Meditation on Ptah

Amanda Aremisia Forrester

[Excepted from “Olympos in Egypt”, the author’s class on the history of Alexandria, the Ptolemies, and Greco-Egyptian Spirituality.]

Ptah was the primary Deity in the Egyptian city of Memphis. Memphis was the first capital and administrative center of Egypt, when all of Egypt was unified during the First Dynasty. Memphis sits at the juncture of Upper and Lower Egypt, and so is called “the Balance of the Two Lands, in which Upper and Lower Egypt had been weighed.”

Mariam Lichtem states that in the conflict between Horus and Set, Horus represented Lower Egypt, and Set Upper Egypt.

Although the sacred Apis bull was typically considered the manifestation of Osiris (hence the combination name Osar-Apis), at times the Apis was called the ba of Ptah. This impiles that Ptah was originally a fertility God. His green skin, similar to that of Osiris, may support this theory,

Ptah’s Memphite priests identified Him with the primordial mound that arose at the First Time from the watery chaos of Nun. His mound was called Ta-tenen (Tathenen, Tatjenen), which means “risen land” or, as Tanen, “submerged land.”  Ammon, one of the greatest Gods of the Ennead of Heliopolis, arose from this primordial mound of soil. Ptah’s identification with the Ta-tenen placed the God of Memphis above the Ennead, making Him a very powerful, very primal creator God. Like most usually “inamimate” things in Egyptian Theology, the mound itself was considered a God,  and so Ptah was often worshiped as the fusion Deity Ptah-Tatenen.

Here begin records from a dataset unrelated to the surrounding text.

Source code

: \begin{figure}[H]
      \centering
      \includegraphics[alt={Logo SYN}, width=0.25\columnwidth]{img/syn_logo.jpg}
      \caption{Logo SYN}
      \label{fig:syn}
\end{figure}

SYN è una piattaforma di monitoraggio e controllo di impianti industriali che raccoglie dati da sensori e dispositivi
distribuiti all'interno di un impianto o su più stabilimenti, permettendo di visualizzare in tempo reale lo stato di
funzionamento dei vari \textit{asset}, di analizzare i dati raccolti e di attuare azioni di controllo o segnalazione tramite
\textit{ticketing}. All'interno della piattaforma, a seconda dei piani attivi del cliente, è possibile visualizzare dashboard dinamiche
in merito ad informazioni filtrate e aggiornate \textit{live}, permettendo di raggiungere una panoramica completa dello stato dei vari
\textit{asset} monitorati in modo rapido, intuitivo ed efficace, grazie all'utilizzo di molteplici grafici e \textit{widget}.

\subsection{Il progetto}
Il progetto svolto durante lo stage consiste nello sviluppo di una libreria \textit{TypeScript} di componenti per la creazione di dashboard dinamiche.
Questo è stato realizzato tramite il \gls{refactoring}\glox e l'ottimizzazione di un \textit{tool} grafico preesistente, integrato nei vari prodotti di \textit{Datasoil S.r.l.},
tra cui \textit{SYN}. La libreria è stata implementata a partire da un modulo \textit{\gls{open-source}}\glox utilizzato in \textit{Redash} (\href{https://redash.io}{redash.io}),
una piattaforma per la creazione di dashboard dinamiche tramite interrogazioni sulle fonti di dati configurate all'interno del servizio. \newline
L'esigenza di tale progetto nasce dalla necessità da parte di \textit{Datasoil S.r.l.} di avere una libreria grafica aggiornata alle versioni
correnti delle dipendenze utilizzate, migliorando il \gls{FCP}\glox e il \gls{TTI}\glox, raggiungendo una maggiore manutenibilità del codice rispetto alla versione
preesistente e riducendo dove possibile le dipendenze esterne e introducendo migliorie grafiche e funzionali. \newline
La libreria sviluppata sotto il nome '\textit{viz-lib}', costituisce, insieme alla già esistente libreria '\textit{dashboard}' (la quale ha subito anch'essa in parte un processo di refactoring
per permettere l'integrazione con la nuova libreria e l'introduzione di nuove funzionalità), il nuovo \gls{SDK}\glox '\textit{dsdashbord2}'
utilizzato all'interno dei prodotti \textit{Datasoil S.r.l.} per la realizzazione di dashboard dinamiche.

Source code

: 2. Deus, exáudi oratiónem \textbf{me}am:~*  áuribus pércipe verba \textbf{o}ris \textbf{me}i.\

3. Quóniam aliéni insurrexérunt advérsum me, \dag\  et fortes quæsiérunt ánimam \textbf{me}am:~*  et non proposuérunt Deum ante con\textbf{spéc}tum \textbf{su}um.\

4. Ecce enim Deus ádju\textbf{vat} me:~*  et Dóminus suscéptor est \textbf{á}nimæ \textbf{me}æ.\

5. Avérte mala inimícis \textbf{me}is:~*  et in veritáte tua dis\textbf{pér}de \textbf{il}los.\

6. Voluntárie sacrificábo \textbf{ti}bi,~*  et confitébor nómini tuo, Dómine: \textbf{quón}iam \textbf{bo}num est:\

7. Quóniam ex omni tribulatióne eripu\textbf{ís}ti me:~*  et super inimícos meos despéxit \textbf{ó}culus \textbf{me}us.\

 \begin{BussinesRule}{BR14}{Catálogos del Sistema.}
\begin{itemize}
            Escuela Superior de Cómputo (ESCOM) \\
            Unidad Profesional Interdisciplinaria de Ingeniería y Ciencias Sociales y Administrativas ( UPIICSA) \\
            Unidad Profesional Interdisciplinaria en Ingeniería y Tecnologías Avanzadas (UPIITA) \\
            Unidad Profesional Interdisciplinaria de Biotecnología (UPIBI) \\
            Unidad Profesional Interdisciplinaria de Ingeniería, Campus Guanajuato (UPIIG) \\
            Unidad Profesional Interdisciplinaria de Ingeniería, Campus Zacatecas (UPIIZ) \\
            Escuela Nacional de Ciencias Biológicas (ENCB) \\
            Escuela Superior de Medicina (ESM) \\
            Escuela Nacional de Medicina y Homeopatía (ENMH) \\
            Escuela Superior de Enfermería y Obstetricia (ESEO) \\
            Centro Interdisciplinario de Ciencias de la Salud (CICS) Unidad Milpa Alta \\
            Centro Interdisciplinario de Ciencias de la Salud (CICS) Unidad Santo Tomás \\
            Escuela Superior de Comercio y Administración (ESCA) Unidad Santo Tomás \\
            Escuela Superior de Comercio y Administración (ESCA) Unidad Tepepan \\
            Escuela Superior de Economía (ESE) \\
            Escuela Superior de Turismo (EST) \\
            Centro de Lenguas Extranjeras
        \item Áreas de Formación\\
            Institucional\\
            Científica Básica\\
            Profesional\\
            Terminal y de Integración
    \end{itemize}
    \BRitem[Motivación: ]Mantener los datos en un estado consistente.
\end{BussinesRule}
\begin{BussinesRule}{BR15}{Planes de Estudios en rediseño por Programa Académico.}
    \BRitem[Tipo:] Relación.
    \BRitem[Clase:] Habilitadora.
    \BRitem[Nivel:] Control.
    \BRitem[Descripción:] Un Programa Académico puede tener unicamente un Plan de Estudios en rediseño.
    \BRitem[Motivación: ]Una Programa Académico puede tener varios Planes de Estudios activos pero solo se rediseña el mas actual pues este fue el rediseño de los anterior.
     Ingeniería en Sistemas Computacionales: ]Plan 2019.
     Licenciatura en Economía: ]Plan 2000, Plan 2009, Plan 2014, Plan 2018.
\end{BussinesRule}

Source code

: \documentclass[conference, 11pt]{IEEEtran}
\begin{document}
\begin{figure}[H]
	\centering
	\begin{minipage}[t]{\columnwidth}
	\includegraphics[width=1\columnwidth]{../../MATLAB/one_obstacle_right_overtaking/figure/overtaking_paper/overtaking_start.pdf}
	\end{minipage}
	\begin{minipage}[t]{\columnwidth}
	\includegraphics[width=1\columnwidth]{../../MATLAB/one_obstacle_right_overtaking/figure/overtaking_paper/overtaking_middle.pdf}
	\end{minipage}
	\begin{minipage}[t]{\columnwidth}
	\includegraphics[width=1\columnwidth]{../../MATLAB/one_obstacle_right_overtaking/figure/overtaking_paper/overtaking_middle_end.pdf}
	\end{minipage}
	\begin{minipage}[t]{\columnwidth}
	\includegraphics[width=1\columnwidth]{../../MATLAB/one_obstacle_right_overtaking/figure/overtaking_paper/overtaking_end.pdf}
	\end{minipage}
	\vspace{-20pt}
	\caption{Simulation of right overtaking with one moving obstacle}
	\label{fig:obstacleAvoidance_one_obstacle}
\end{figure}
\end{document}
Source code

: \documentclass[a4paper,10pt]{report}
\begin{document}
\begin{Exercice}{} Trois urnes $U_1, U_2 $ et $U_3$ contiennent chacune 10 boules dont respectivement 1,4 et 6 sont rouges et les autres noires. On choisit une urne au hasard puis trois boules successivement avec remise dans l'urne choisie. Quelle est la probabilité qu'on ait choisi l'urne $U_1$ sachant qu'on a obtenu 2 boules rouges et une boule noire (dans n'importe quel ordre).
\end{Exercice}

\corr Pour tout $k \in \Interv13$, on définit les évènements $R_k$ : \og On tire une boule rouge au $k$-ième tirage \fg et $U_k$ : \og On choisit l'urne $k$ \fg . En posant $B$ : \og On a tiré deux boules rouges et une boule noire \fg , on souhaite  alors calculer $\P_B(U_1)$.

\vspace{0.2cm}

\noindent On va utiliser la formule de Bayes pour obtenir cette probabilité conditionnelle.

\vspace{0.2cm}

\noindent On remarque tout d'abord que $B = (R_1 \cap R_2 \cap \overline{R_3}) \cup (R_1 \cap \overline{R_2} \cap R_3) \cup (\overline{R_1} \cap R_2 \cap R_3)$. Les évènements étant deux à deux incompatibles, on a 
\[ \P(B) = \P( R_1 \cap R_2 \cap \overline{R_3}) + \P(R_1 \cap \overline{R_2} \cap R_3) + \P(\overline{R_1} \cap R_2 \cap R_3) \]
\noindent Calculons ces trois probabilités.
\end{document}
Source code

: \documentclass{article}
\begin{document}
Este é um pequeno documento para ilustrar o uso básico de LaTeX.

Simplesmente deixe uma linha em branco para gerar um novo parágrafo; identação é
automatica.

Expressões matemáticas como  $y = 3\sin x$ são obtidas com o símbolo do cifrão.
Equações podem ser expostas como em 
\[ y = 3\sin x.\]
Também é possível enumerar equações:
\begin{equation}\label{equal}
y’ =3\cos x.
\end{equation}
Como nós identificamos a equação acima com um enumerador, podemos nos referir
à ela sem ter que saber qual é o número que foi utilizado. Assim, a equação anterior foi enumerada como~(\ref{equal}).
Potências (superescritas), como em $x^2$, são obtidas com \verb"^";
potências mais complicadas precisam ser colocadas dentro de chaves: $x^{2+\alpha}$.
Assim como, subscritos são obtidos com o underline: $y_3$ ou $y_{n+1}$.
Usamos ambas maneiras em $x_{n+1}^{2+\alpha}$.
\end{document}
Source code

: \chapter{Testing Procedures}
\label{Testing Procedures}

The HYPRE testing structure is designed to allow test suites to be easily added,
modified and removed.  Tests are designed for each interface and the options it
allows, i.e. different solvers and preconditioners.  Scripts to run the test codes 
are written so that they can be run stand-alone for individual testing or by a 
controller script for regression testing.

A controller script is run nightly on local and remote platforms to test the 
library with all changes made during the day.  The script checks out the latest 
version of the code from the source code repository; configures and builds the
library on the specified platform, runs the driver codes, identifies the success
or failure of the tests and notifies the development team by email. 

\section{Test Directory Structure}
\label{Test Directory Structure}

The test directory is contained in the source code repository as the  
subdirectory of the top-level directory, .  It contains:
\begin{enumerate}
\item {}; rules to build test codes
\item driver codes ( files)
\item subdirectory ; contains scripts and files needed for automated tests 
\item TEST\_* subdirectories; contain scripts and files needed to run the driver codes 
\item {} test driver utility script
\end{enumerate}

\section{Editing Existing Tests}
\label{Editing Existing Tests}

Ptah dreamt of creation in His heart, and He brought forth the world through the power of the spoken Word. He knows the true name of everything in existance, and so maintains power over everything. Some of the creation stories say that Ptah created the great metal plate that was the floor of heaven and the roof of the sky.

Ptah means “opener”, referring to the Opening of the Mouth ceremony, in which Egyptian priests called down the spirit of a God to reside in its cult statue. Although the statue only contained a fraction of the God’s true Being, ever after it was treated as the God itself. It was awakened in the morning through elaborate rituals, washed and dressed, fed and entertained throughout the day, and at night was put to sleep, like it was a living creature.

Others suggest that His name means “sculptor.” He is often called Ptah-Neb-Ankh, which means Ptah, Lord of Life.

As the supreme crafter of the world, He patronized all artisans and craftsmen, especially  stone-carvers and potters. Since in Egypt stone-craft was heavily connected with the building of magnificent tombs, He became a funerary Deity, and the Opening of the Mouth ceremony came to be used to free the souls of the deceased from their corpse before their mummification and burial.

Ptah is a God of intelligence in all forms, but especially of eloquence and the spoken word. He is the master creator and builder, and the Greeks identified Ptah with Hephaistos, Their own master craftsman and Divine Blacksmith. (I personally identify Hephaistos more strongly with Khnum, another craftsman God, with the head of a ram, Who shapes all men on His potter’s wheel. I have no idea if this was supported by ancient belief, but it holds true for me, and others in the Recon community see the connection as well.) So strong was His connection to craftsmen that when the mortal architect and healer Imhotep was deified, Ptah was said to be His father.

By some accounts Ptah is married to Sekhmet, the lioness Goddess. Other accounts name Bast or Wadjet as His wife. All three Goddesses bear the title the Eye of Ra. In Memphis Ptah, Sekhmet, and Their son Nefertum were worshiped as a Triad (sometimes Nefertum’s mother is Wadjet).  Nefertum’s name could be interpreted to mean  “that which is beautifully completed,” that is, perfected or actualized. He is usually shown holding or smelling a blue lotus, a flower that was very popular in ancient Egypt, or as a man wearing a lotus headdress or a child sitting on a lotus.  He is sometimes accompanied by a cat, which may imply a connection to Bast. With Bast, Ptah is supposed to have fathered a minor lion-headed God called Mihos. In some of the stories Bast is the mother of Nefertum as well.

Ptah is called the Lord of Life, for indeed, in Memphite Theology all other Gods come into being through the thought and speech of Ptah, as the very thought and speech of Ptah. He is the Divine Artificer, but He also gives life. He himself states that He causes  “the herbage to grow … I make the riparian lands of Upper Egypt green, I the Lord of the deserts who makes green the valleys in which are the Nubians, the Asiatics and the Libyans.” He says also that he is responsible for  “nourishing the grain of the Field of Offerings and knitting the seed together,” and that he “give[s] life.” As God of words of power, He also patronizes spoken magic.

Resources

Lichtheim, Miriam. 1975-80. Ancient Egyptian Literature. 3 vols. Berkeley: University of California Press. Vol. 1. page 53.